IP_sys_closed = ctrl.ss(A-B*K, B, C, D, states=['pos','pos_d','ang', 'ang_d'],
inputs=['r'], outputs=['pos','ang'])
T, yout = ctrl.step_response(IP_sys_closed,T=np.arange(0, 5, 0.01))

plt.rcParams["figure.figsize"] = (12,8)
fig, (ax1, ax2) = plt.subplots(2)
ax1.plot(T, yout[0,:].T)
ax2.plot(T, yout[1,:].T)
ax1.set_xlabel('Time')
ax1.set_ylabel('Position')
ax1.grid(which='both')
ax2.set_xlabel('Time')
ax2.set_ylabel('Angle')
ax2.grid(which='both')



From the response above, we can see that the pendulum tracks the step position command. However, the settling time and overshoot requirements are not met.

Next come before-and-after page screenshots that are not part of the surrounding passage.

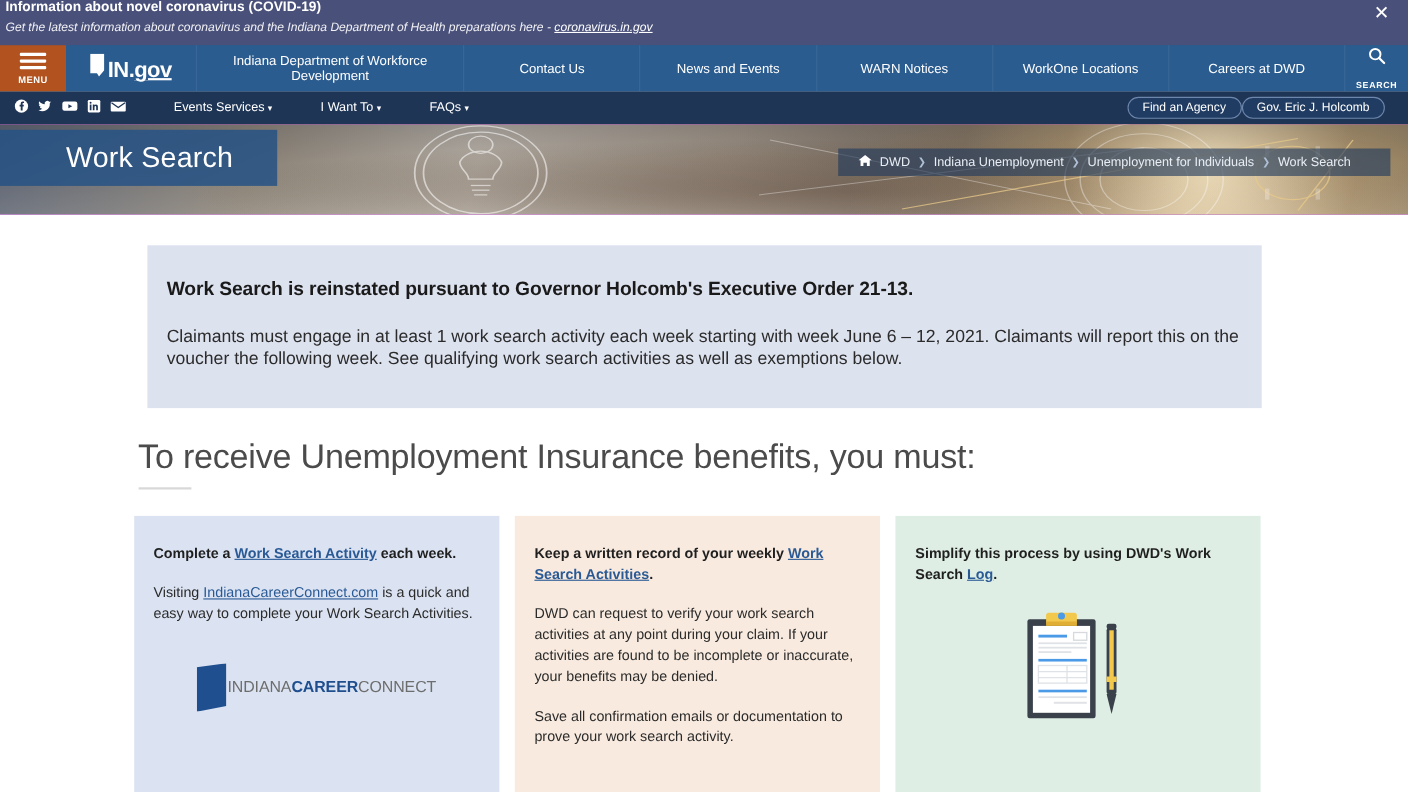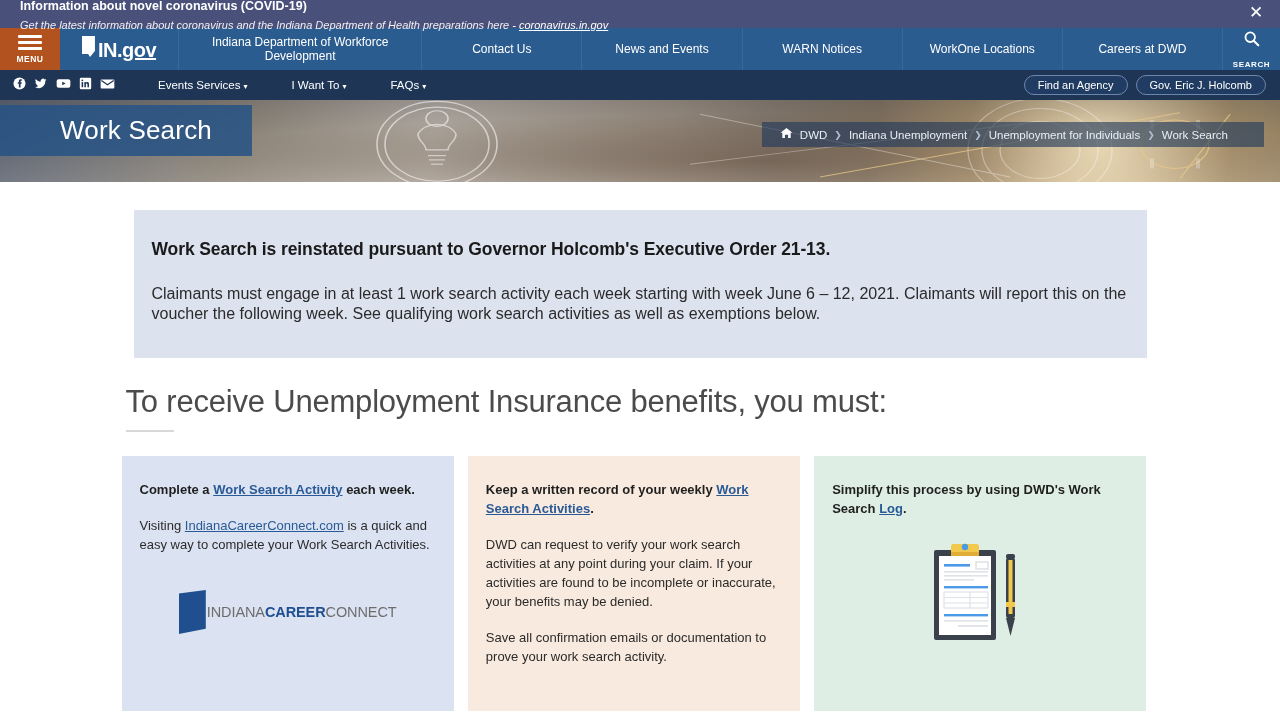--- a/index.html
+++ b/index.html
@@ -13,10 +13,10 @@
   
   .covid-bar{
     position:relative;
-    height:28px;
+    height:41px;
     background:#49507a;
     color:#ffffff;
-    padding:0 20px;
+    padding:0 5px;
   }
   .covid-title{
     font-size:12.5px; font-weight:bold; line-height:12px;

Next, we try some other gains combination. The new combination gives more weight on position and angle relative to control action signal:

Q = np.diag([1000, 0, 100, 0])
R = 1
K, S, E = ctrl.lqr(IP_sys,Q,R)
print(K)


[(-31.6227766	-18.39531133	57.42616018	10.98399441]]


IP_sys_closed = ctrl.ss(A-B*K, B, C, D, states=['pos','pos_d','ang', 'ang_d'],
inputs=['r'], outputs=['pos','ang'])
T, yout = ctrl.step_response(IP_sys_closed,T=np.arange(0, 5, 0.01))
plt.rcParams["figure.figsize"] = (12,8)
fig, (ax1, ax2) = plt.subplots(2)
ax1.plot(T, yout[0,:].T)
ax2.plot(T, yout[1,:].T)
ax1.set_xlabel('Time')
ax1.set_ylabel('Position')
ax1.grid(which='both')
ax2.set_xlabel('Time')
ax2.set_ylabel('Angle')
ax2.grid(which='both')



Inverted pendulum control results

Now, we see that the overshoot and settling time are met. But there is a steady-state error at the position. We can eliminate this steady-state error by adding are scaling pre compensator $$N = 31.5$$

N = 31.5;
IP_sys_closed = ctrl.ss(A-B*K, B*N, C, D, states=['pos','pos_d','ang', 'ang_d'],
inputs=['r'], outputs=['pos','ang'])
T, yout = ctrl.step_response(IP_sys_closed,T=np.arange(0, 5, 0.01))
#plt.rcParams["figure.figsize"] = (12,8)
#plt.grid(which='both')
fig, (ax1, ax2) = plt.subplots(2)
ax1.plot(T, yout[0,:].T)
ax2.plot(T, yout[1,:].T)
ax1.set_xlabel('Time')
ax1.set_ylabel('Position')
ax1.grid(which='both')
ax2.set_xlabel('Time')
ax2.set_ylabel('Angle')
ax2.grid(which='both')



The final controller now meets the design requirements for our inverted pendulum system.